### PASSAGE TO READ
Author | Dorothy L. Sayers |
---|---|
Language | English |
Series | Lord Peter Wimsey |
Genre | Mystery novel |
Publisher | Ernest Benn [1] |
Publication date | 1928 [1] |
Publication place | United Kingdom |
Media type | |
Pages | 287 [1] |
Preceded by | Unnatural Death |
Followed by | Strong Poison |
The Unpleasantness at the Bellona Club is a 1928 mystery novel by Dorothy L. Sayers, her fourth featuring Lord Peter Wimsey. Much of the novel is set in the Bellona Club, a fictional London club for war veterans (Bellona being a Roman goddess of war).
On the afternoon of 10 November, ninety-year-old General Fentiman is called to the deathbed of his estranged sister, Lady Dormer. He learns that, under the terms of her will, he stands to inherit most of her substantial fortune (money sorely needed by his grandsons, Robert and George Fentiman). However, should the General die first, nearly everything will go to Lady Dormer's companion Ann Dorland.
Lady Dormer dies the next morning, Armistice Day, and that afternoon the General is found dead in his armchair at the Bellona Club. Dr Penberthy, a club member and the General's personal physician, certifies death by natural causes but is unable to state the exact time the General died. As the estate would amply provide for all three claimants, the Fentiman brothers suggest a negotiated settlement, but Ann Dorland absolutely refuses. Wimsey is asked to investigate the General's time of death.
Oddly enough, nobody saw the General arrive at the club at his usual time of 10 am. His manservant reports that the General did not return home after visiting Lady Dormer the day before. An unknown man by the name of Mr Oliver had telephoned to say that the General would be spending the night with him. Robert Fentiman says that he knows of Oliver, and much time is spent chasing the elusive individual through several countries before Robert admits that he does not actually exist.
Wimsey discovers that General Fentiman began to feel unwell while visiting his sister, and left her house to visit Dr Penberthy. The General then travelled to the club, meeting George Fentiman en route. At the club, the General informed Robert of the terms of the will; later, Robert discovered his grandfather had died of heart failure in the club library. Annoyed at losing his inheritance, Robert concealed the body overnight and invented Oliver to cover up the death. The next day, while the club members had stepped outside to observe the usual two minutes' silence at 11 am, Robert moved the body to the armchair.
Wimsey believes the General's death is too convenient to be natural and has the body exhumed. An autopsy proves the General was poisoned by an overdose of the heart medication digitalis. When it becomes known that the body will be exhumed, Ann Dorland, who has an obvious motive, suddenly and suspiciously agrees to the proposed compromise with the Fentimans.
Wimsey finds Ann Dorland distressed by the callous and humiliating behaviour of Dr Penberthy, to whom she had been secretly engaged. It was he, with an eye on her expected inheritance, who had insisted she should refuse the compromise and fight for the whole estate. When it became known that the General would be exhumed, Penberthy broke the engagement off, giving highly insulting reasons. He had hoped that Ann would be embarrassed into silence, but Wimsey manages to get the truth from her.
######
### PROVIDED INFORMATION
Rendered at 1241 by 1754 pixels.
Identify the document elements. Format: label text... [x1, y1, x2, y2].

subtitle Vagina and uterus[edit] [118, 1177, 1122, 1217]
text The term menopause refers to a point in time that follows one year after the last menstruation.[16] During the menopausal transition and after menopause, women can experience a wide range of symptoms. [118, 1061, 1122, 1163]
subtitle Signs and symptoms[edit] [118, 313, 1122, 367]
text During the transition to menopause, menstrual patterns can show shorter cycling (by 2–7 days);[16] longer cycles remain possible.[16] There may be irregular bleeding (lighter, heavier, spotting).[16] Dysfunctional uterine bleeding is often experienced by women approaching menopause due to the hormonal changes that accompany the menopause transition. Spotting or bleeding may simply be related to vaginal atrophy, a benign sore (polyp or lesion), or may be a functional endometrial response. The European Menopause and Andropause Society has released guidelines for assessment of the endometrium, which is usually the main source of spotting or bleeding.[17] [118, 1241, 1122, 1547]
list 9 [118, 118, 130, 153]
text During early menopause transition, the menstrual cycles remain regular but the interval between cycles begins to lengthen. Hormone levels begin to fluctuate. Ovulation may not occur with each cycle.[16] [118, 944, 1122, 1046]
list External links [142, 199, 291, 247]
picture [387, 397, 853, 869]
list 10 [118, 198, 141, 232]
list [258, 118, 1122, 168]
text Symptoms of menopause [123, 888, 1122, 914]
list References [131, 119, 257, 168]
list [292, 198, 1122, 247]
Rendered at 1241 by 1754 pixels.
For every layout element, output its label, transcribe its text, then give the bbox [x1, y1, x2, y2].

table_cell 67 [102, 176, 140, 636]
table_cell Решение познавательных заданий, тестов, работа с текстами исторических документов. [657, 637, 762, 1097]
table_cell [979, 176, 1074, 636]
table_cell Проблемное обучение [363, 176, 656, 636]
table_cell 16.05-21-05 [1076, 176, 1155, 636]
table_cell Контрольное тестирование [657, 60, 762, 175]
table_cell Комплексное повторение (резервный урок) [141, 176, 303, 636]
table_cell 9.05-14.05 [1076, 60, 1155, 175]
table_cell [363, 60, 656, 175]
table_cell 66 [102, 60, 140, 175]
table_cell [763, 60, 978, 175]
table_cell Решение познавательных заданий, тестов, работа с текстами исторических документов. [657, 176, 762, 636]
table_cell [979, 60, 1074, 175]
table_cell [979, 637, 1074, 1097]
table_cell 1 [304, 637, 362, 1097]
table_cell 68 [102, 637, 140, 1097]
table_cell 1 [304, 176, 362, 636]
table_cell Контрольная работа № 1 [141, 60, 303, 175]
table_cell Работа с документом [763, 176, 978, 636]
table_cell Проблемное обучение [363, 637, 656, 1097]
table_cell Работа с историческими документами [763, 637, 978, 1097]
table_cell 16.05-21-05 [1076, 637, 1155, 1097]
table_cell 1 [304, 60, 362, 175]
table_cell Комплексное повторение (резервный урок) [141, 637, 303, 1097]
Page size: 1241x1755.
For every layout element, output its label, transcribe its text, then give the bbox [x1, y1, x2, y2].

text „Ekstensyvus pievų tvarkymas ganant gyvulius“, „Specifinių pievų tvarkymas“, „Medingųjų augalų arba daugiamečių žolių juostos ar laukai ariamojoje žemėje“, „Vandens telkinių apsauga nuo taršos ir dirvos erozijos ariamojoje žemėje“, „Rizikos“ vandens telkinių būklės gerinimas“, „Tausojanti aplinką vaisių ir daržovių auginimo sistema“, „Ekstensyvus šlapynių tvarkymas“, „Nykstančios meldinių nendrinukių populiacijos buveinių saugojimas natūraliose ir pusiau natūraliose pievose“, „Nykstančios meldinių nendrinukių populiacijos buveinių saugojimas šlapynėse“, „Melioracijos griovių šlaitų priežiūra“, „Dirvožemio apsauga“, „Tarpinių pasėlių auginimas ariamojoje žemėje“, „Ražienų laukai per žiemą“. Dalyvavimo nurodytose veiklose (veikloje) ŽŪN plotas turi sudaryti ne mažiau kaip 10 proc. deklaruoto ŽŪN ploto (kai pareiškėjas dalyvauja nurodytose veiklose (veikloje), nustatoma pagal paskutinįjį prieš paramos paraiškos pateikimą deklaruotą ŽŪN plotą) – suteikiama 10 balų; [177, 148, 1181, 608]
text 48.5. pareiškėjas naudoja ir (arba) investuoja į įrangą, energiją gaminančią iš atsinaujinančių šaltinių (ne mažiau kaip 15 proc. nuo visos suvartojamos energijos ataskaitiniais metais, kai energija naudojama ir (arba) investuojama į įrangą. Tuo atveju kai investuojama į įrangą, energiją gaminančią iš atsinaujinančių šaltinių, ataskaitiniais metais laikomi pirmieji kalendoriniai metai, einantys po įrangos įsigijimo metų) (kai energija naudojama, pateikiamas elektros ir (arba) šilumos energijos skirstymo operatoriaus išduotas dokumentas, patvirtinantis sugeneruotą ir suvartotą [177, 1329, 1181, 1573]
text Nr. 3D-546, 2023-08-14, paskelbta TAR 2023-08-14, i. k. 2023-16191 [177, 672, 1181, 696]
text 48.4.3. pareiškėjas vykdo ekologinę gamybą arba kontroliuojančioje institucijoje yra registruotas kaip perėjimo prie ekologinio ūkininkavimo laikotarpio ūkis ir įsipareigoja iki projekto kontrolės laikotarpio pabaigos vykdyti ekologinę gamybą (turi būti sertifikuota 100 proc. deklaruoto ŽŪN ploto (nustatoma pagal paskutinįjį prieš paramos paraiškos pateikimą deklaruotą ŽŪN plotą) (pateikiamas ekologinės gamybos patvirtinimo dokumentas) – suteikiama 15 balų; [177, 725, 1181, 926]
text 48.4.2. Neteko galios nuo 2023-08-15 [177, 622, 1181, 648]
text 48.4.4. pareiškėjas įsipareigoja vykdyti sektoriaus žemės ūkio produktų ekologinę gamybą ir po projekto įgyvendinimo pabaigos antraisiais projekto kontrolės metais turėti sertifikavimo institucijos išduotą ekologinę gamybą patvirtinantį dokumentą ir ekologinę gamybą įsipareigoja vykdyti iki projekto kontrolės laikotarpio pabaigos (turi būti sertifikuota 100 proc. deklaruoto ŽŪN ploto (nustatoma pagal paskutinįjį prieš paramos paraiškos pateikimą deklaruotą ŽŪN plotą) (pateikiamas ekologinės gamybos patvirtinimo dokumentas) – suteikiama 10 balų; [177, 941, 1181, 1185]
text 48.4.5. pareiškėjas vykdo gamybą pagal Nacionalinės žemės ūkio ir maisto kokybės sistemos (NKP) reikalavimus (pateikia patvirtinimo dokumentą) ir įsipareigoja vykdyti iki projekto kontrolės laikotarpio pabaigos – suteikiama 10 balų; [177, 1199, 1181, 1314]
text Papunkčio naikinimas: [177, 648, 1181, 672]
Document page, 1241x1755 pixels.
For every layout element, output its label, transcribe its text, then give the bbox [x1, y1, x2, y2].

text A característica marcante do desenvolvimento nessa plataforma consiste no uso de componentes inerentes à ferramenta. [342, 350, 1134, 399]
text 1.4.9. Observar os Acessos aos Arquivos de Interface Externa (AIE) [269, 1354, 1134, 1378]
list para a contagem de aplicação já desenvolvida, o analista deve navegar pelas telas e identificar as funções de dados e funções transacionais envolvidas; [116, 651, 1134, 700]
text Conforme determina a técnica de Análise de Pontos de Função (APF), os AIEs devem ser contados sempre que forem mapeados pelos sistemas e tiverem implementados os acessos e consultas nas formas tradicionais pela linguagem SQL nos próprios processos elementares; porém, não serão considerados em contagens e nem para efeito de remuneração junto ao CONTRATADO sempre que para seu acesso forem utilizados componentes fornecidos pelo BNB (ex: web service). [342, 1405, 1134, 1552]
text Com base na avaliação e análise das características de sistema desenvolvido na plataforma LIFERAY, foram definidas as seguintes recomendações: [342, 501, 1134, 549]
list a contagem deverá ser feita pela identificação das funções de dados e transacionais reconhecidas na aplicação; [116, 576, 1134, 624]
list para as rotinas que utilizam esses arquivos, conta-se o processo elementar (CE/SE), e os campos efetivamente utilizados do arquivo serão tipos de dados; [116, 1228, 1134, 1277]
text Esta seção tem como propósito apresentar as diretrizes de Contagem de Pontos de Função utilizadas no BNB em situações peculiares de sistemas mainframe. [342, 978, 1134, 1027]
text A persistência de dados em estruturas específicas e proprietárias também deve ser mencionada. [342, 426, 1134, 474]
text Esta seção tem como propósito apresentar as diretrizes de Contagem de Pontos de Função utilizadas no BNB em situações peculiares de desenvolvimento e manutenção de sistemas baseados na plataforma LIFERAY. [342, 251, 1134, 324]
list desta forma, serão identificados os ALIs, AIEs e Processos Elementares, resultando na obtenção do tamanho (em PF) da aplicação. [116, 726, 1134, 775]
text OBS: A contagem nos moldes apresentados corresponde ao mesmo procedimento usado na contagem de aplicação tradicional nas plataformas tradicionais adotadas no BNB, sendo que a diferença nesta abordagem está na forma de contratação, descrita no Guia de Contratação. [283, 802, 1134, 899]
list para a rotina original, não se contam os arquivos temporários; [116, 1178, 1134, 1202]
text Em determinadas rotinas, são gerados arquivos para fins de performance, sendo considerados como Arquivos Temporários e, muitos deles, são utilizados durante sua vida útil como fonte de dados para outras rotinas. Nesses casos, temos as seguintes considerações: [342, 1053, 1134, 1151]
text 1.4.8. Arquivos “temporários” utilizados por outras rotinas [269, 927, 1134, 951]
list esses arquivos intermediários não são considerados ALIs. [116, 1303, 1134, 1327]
######
**TASKS**
1 > In the Bellona Club text, what poisoned the General, according to the autopsy?
2 > Rewrite the Bellona Club text from "Author | Dorothy" to "goddess of war).", changing "war veterans" to "former soldiers".

**ANSWERS TO THE TASKS**
1 > An overdose of the heart medication digitalis.

2 >
Author | Dorothy L. Sayers |
---|---|
Language | English |
Series | Lord Peter Wimsey |
Genre | Mystery novel |
Publisher | Ernest Benn [1] |
Publication date | 1928 [1] |
Publication place | United Kingdom |
Media type | |
Pages | 287 [1] |
Preceded by | Unnatural Death |
Followed by | Strong Poison |
The Unpleasantness at the Bellona Club is a 1928 mystery novel by Dorothy L. Sayers, her fourth featuring Lord Peter Wimsey. Much of the novel is set in the Bellona Club, a fictional London club for former soldiers (Bellona being a Roman goddess of war).